I suggest taking a look into jQuery.

Answer 2

Store it in the database as well as the session. This way the user can get to his history if he needs it, and you have easy access through the session data.

Don't use a query parameter, it'll only confuse the user at some point when the message is displayed when it shouldn't be.

Displaying the messages should be a part of your main template (in other words; done once).

Answer 3

Maybe a slight improvement would be to store, instead of an array, an object's instance that gets populated and knows how to display the messages appropriately, deleting the data itself after any display routine gets called. That way you don't have to repeat the display and delete logic everywhere, plus, you can code different output routines in the object depending on the need.

Answer 4

I think you're doing it the right way. You should stay away from the database for this and putting it in the URL is ugly. You could write a nice little class for this which can make it simpler.
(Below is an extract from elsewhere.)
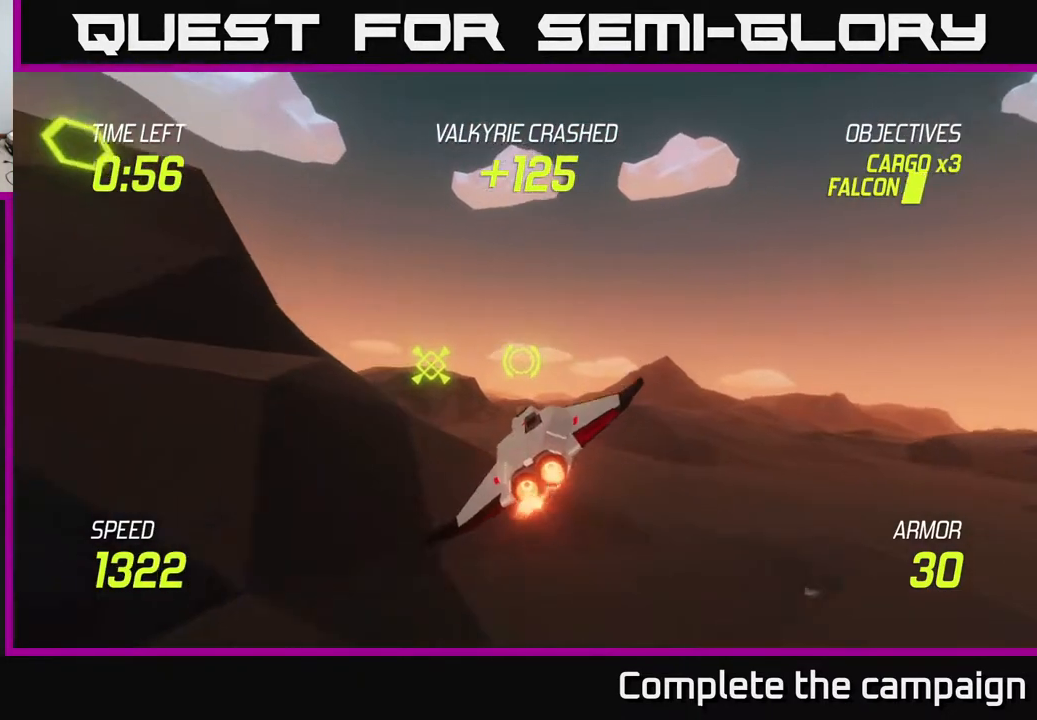
{"buttons": ["L2"], "left_stick": "left", "right_stick": "center", "events": [[17, "left_stick", "center"], [100, "left_stick", "left"]]}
Here's a little session class:

<?php class session

{

public function __construct()
{
 session_start();
}

public function set($name, $value)
{
 $_SESSION[$name] = $value;
}

public function get($name)
{
 return (isset($_SESSION[$name])) ? $_SESSION[$name] : false ;
}

public function delete($name)
{
 unset($_SESSION[$name]);
}

public function destroy()
{
 $_SESSION = array();
 #session_destory();
 #session_regenerate_id();
}

}

A little message class can be built on that pretty easily.

Answer 5

This is how I like to do it:

function set_message($message_type, $message)
{
    $_SESSION['messages'][$message_type][] = $message
}

function get_messages()
{
    $messages_array = $_SESSION['messages'];
    unset($_SESSION['messages']);
    return $messages_array;
}

where $message_type can be "warning", "error", "success", etc. and depending on the type you can show the user a different image/color/whatever.

Answer 6

This problem is a classic example of how to have data persist in a "stateless protocol" like http.

Your options are:

1. Pass it in the GET parameters (not user friendly)
2. Store it in the DB
3. Store it in Session

Options 2) and 3) require the user to have a cookie (otherwise, there's no way to match the user to the message). Between them, I'd go with PHP's built in sessions. Simply set a session variable at your step 2, and have the search page always check for the variable in your step 4

Nothing to it. Don't over complicate things.

Answer 7

I would recommend AGAINST storing these messages either in the database or in the session, for one simple reason: tabs. (Well, really, the stateless nature of HTTP.)

Think of a person who's got multiple tabs open of different sections of your website. This person performs some action and while that loads, switches to another tab and clicks on a link. If you're storing the messages in the session/database and the switched-to tab is a page that can display these messages too, the user has now entered a race condition where depending on which request the server responds to first, the messages may display where they were not intended.

Now, there are some situations where this legitimately might not matter, but it could also be extremely confusing in some cases.

Putting the messages in the request doesn't have to be as bad as it initially seems. Perhaps you could store all the messages you want to display in the database with a numeric (or, for bonus obfuscation, hash) ID, and pass a list of IDs in the query string. This keeps the query string short, and all you have to do is keep track of what ID corresponds to what message in your code.

Answer 8

Probably the best way is to store it in the session. It's the simplest way and as John said, 'Don't over complicate things'.

Answer 9

I'm at this crossroad myself and I've considered all options extensively.

1. How about storing two browser cookies, one called page and the other called message.
2. On redirect you overwrite the cookie.
3. When the page loads you check if said cookie exists (in the http headers sent by the client).
4. Check if it's for that page, if it is, store the message in a variable and unset the cookies.
5. If it's not for that page, ignore it, it will be output on the other tab that is loading or if it is for a page that for some reason never unset the cookie it will eventually expire.

This avoids using the database and session cookies.